**Requirement**
The pictures stay out; all of the data is to be printed exactly.

(Given records Opens)

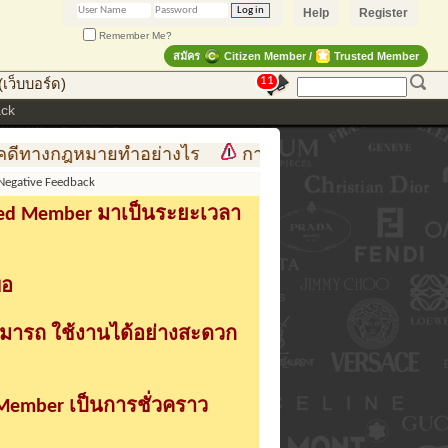
Help
Register
Remember Me?
สมัคร
Citizen Member /
Trusted Member
11
เว็บบอร์ด)
ack
ีทางกฎหมายทำอย่างไร
การสร้าง สินค้าแฟชั่น สู่สินค้
Negative Feedback
sted Member มาเป็นระยะเวลา
่อ
ามารถ ใช้งานได้อย่างสะดวก
 Member เป็นการชั่วคราว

(Given records Closes)

**Exercise solution**
Help
Register
Remember Me?
สมัคร
Citizen Member /
Trusted Member
11
เว็บบอร์ด)
ack
ีทางกฎหมายทำอย่างไร
การสร้าง สินค้าแฟชั่น สู่สินค้
Negative Feedback
sted Member มาเป็นระยะเวลา
่อ
ามารถ ใช้งานได้อย่างสะดวก
 Member เป็นการชั่วคราว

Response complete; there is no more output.